▶ Job item
Find every line in the entries that holds the string "Angeles" and report it.

Material provided Block Start

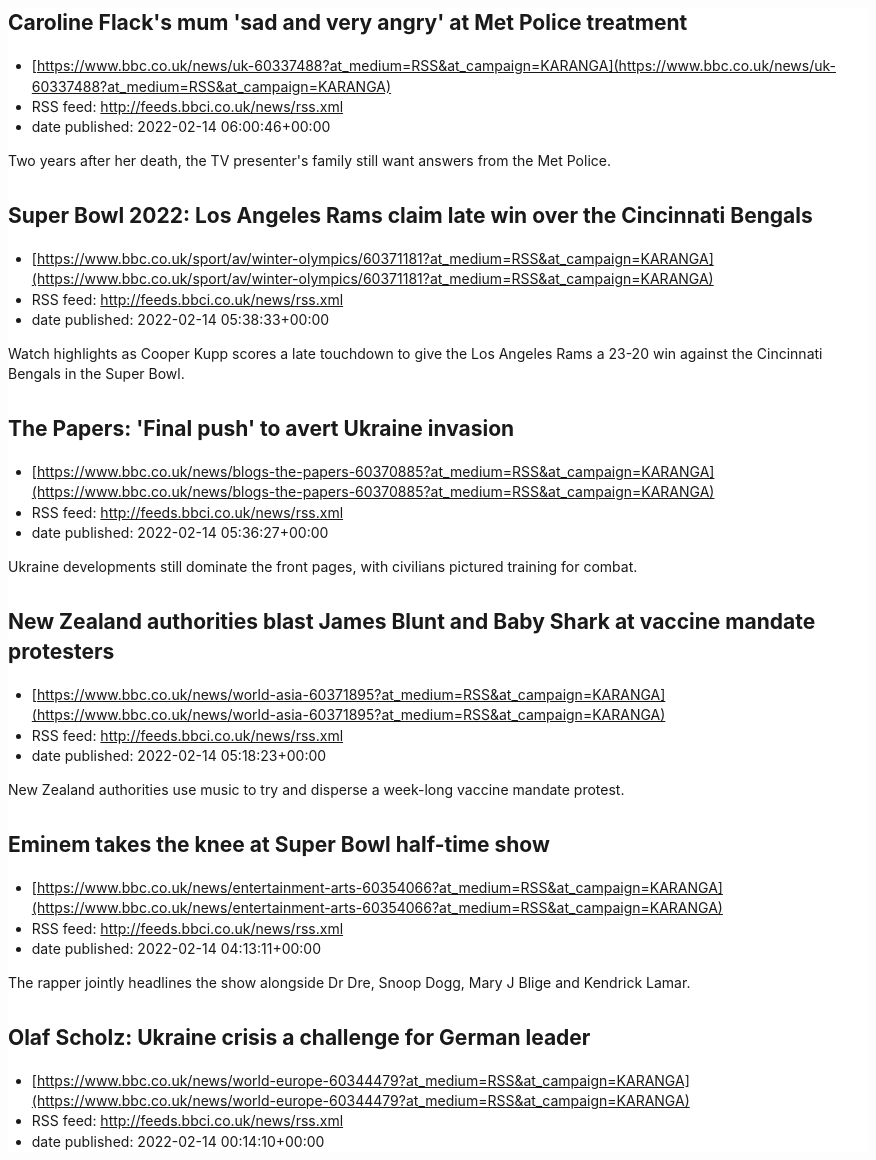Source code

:## Caroline Flack's mum 'sad and very angry' at Met Police treatment
 - [https://www.bbc.co.uk/news/uk-60337488?at_medium=RSS&at_campaign=KARANGA](https://www.bbc.co.uk/news/uk-60337488?at_medium=RSS&at_campaign=KARANGA)
 - RSS feed: http://feeds.bbci.co.uk/news/rss.xml
 - date published: 2022-02-14 06:00:46+00:00

Two years after her death, the TV presenter's family still want answers from the Met Police.

## Super Bowl 2022: Los Angeles Rams claim late win over the Cincinnati Bengals
 - [https://www.bbc.co.uk/sport/av/winter-olympics/60371181?at_medium=RSS&at_campaign=KARANGA](https://www.bbc.co.uk/sport/av/winter-olympics/60371181?at_medium=RSS&at_campaign=KARANGA)
 - RSS feed: http://feeds.bbci.co.uk/news/rss.xml
 - date published: 2022-02-14 05:38:33+00:00

Watch highlights as Cooper Kupp scores a late touchdown to give the Los Angeles Rams a 23-20 win against the Cincinnati Bengals in the Super Bowl.

## The Papers: 'Final push' to avert Ukraine invasion
 - [https://www.bbc.co.uk/news/blogs-the-papers-60370885?at_medium=RSS&at_campaign=KARANGA](https://www.bbc.co.uk/news/blogs-the-papers-60370885?at_medium=RSS&at_campaign=KARANGA)
 - RSS feed: http://feeds.bbci.co.uk/news/rss.xml
 - date published: 2022-02-14 05:36:27+00:00

Ukraine developments still dominate the front pages, with civilians pictured training for combat.

## New Zealand authorities blast James Blunt and Baby Shark at vaccine mandate protesters
 - [https://www.bbc.co.uk/news/world-asia-60371895?at_medium=RSS&at_campaign=KARANGA](https://www.bbc.co.uk/news/world-asia-60371895?at_medium=RSS&at_campaign=KARANGA)
 - RSS feed: http://feeds.bbci.co.uk/news/rss.xml
 - date published: 2022-02-14 05:18:23+00:00

New Zealand authorities use music to try and disperse a week-long vaccine mandate protest.

## Eminem takes the knee at Super Bowl half-time show
 - [https://www.bbc.co.uk/news/entertainment-arts-60354066?at_medium=RSS&at_campaign=KARANGA](https://www.bbc.co.uk/news/entertainment-arts-60354066?at_medium=RSS&at_campaign=KARANGA)
 - RSS feed: http://feeds.bbci.co.uk/news/rss.xml
 - date published: 2022-02-14 04:13:11+00:00

The rapper jointly headlines the show alongside Dr Dre, Snoop Dogg, Mary J Blige and Kendrick Lamar.

## Olaf Scholz: Ukraine crisis a challenge for German leader
 - [https://www.bbc.co.uk/news/world-europe-60344479?at_medium=RSS&at_campaign=KARANGA](https://www.bbc.co.uk/news/world-europe-60344479?at_medium=RSS&at_campaign=KARANGA)
 - RSS feed: http://feeds.bbci.co.uk/news/rss.xml
 - date published: 2022-02-14 00:14:10+00:00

Material provided Block End

▶ Result of the exercise
## Super Bowl 2022: Los Angeles Rams claim late win over the Cincinnati Bengals
Watch highlights as Cooper Kupp scores a late touchdown to give the Los Angeles Rams a 23-20 win against the Cincinnati Bengals in the Super Bowl.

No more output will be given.